Fraud and Compliance
Agencies’ Anti-Fraud Efforts Led to $3.3 Billion Recovery in 2014
The Health Care Fraud and Abuse Control Program (HCFAC) recovered $3.3 billion in fiscal year (FY) 2014 from individuals and companies, according to the HCFAC annual report released March 19.
In total, more than $27.8 billion has been returned to the Medicare Trust Fund over the life of the HCFAC program, a joint effort between the Departments of Justice (DOJ) and Health and Human Services (HHS).
HHS said in a press release
that the recoveries reflect a two-pronged strategy used by the agencies to combat fraud and abuse. First, the agencies aim to prevent health care fraud and abuse in the first place instead of using the outdated “pay and chase” model by leveraging new authorities under the Affordable Care Act (ACA).

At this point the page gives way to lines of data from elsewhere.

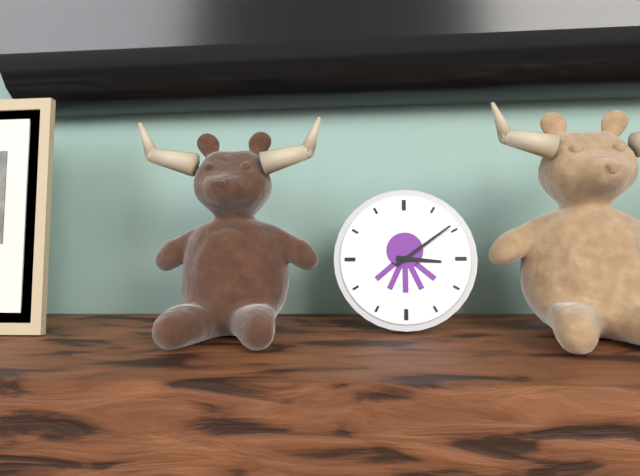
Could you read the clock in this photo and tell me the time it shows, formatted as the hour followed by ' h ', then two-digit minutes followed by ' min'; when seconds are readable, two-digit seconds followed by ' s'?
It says 3 h 09 min
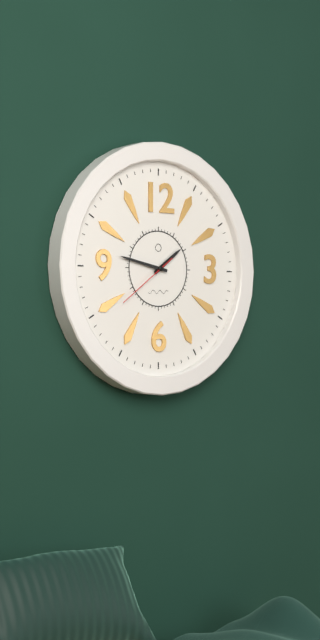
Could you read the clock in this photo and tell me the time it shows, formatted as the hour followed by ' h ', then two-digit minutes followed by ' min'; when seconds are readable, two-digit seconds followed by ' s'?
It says 1 h 47 min 39 s
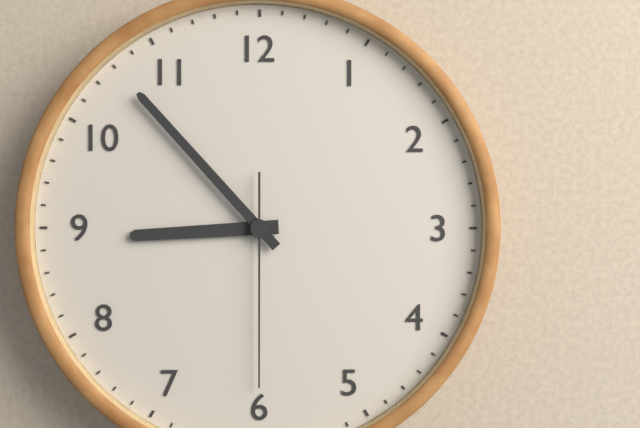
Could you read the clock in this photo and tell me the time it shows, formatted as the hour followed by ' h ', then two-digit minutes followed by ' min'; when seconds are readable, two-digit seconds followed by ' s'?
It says 8 h 53 min 30 s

Second, the agencies’ Health Care Fraud Prevention and Enforcement Action Team (HEAT) is using real-time data analysis in lieu of prolonged subpoena and account analyses, “resulting in significantly shorter periods of time between fraud identification, arrest, and prosecution,” HHS said.

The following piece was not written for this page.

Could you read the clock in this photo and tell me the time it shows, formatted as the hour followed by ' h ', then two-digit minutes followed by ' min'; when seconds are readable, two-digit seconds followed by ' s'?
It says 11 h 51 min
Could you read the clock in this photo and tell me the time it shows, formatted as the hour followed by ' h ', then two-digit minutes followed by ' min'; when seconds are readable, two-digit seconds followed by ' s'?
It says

According to the report, the return on investment for the HCFAC program over the last three years (2012-2014) is $7.70 returned for every $1.00 expended. The 2014 figure is $2 higher than the average return on investment over the life of the HCFAC program and the third highest overall, the report said.
The Medicare Fraud Strike Force initiative, a key component of HEAT, was expanded to nine areas, the report noted, resulting in 165 indictments, informations, and complaints involving charges filed against 353 defendants who allegedly collectively billed the Medicare program approximately $830 million.

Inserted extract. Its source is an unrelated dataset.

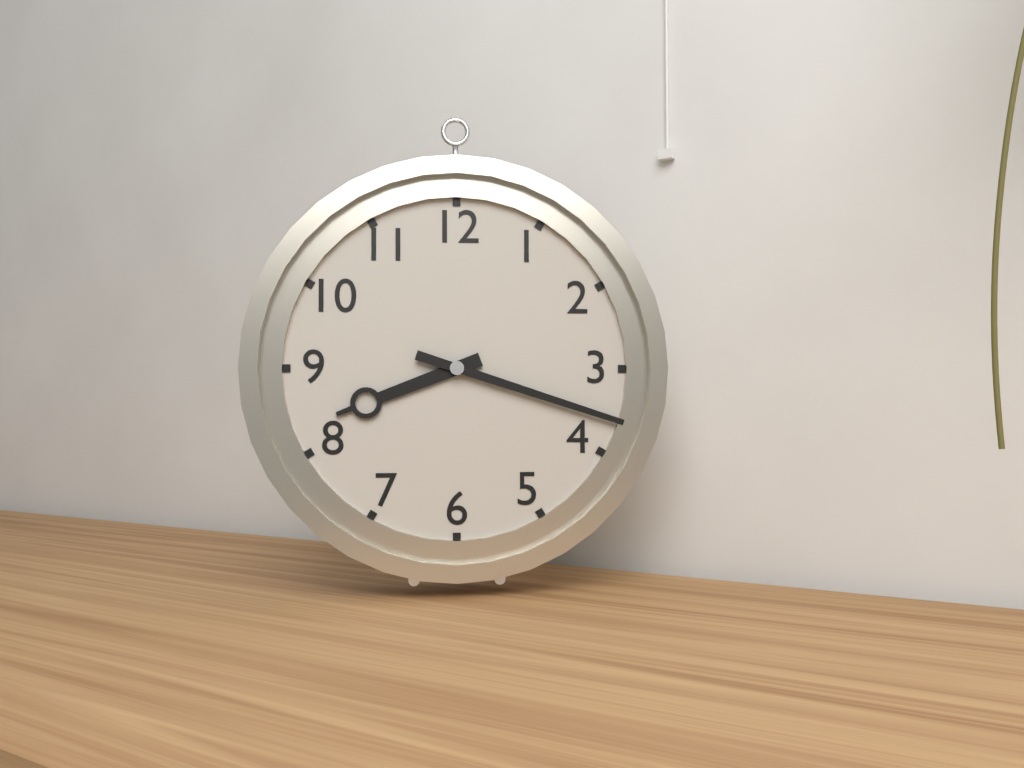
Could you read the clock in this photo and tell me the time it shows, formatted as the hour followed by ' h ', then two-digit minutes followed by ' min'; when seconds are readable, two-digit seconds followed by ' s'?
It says 8 h 18 min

Since its inception, Strike Force prosecutors have filed more than 963 cases, charging more than 2,097 defendants who collectively billed the Medicare program more than $6.5 billion, according to the report.
The agencies reported that DOJ in FY 2014 opened 924 new criminal health care fraud investigations and 782 new civil health care fraud investigations. Criminal charges were filed in 496 cases involving 805 defendants, with a total of 734 defendants convicted of health care fraud-related crimes during the year.
The HHS Office of Inspector General (OIG) conducted investigations leading to 867 criminal actions against individuals or entities that engaged in Medicare and Medicaid fraud-related crimes, and 529 civil actions, which include false claims and unjust-enrichment lawsuits filed in federal court, civil monetary penalties settlements, and administrative recoveries related to provider self-disclosure matters.
OIG also excluded 4,017 individuals in FY 2014 based on criminal convictions for crimes related to Medicare and Medicaid (1,310) or other health care programs (432), for patient abuse or neglect (189), and as a result of licensure revocations (1,744), the report said.
Another powerful tool in the administration’s arsenal to combat health care fraud is the federal False Claims Act, a fact sheet said
. In FY 2014, DOJ obtained $2.3 billion in settlements and judgments from civil cases and has recovered more than $15.2 billion since January 2009.
The fact sheet also highlighted other fraud fighting tools made available under the ACA, including enhanced provider screening and enrollment requirements. The ACA required the Centers for Medicare & Medicaid Services to revalidate all existing 1.5 million Medicare suppliers and providers under new risk-based screening requirements, which resulted in deactivation of more than 470,000 enrollments and revocation of nearly 28,000 enrollments, the fact sheet said.